**WHAT TO WORK ON:**
Pull out every line in the data below that contains the string "Entwicklung", matching case exactly.

**INFORMATION GIVEN:**
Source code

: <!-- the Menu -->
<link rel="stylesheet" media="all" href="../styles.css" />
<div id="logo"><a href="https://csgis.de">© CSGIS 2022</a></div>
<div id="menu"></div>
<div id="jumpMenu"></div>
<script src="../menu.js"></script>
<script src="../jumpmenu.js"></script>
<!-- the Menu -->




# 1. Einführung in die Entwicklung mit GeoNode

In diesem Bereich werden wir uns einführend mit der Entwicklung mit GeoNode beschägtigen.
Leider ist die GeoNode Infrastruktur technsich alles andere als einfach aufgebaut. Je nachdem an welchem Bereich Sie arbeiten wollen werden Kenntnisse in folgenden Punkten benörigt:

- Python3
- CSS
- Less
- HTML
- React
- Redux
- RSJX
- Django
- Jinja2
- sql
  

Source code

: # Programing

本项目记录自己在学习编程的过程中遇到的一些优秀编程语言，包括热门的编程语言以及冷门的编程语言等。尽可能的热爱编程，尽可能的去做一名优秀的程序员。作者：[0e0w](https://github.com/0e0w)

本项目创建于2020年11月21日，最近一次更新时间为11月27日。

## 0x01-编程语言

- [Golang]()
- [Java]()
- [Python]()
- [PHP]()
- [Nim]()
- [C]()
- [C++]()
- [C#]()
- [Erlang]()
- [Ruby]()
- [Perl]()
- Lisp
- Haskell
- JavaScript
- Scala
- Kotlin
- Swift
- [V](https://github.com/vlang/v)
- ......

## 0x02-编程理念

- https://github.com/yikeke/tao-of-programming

**EXERCISE ANSWER:**
# 1. Einführung in die Entwicklung mit GeoNode
In diesem Bereich werden wir uns einführend mit der Entwicklung mit GeoNode beschägtigen.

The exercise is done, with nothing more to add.